Dynamic BMP signaling regulates sclerotome induction and lineage diversification in zebrafish.

The sclerotome is an embryonic structure that gives rise to various supportive tissues, including the axial skeleton and connective tissues. Despite its significance, the mechanisms underlying sclerotome induction and diversification during embryonic development remain poorly understood. Sclerotome progenitors exhibit transient bmp4 expression and an active response to BMP signaling.
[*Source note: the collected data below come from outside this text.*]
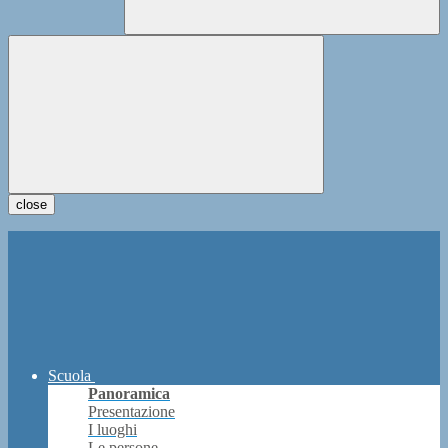
close
Scuola
Panoramica
Presentazione
I luoghi
Le persone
Using BMP gain- and loss-of-function tools, we demonstrate that BMP signaling is both necessary and sufficient for sclerotome induction. Furthermore, through mosaic expression of a dominant-negative tool, we show that BMP signaling induces sclerotome fate in a cell-autonomous manner. Interestingly, different populations of sclerotome-derived cells have distinct BMP signaling requirements. Sclerotome-derived notochord-associated cells in the trunk lack any BMP response, and sustained BMP signaling inhibits their differentiation into tenocytes. By contrast, sclerotome-derived fin mesenchymal cells in the fin fold require high levels of BMP signaling for proper morphogenesis. Our findings suggest that dynamic regulation of BMP signaling is crucial for the induction of the sclerotome and the subsequent diversification of sclerotome-derived lineages in zebrafish.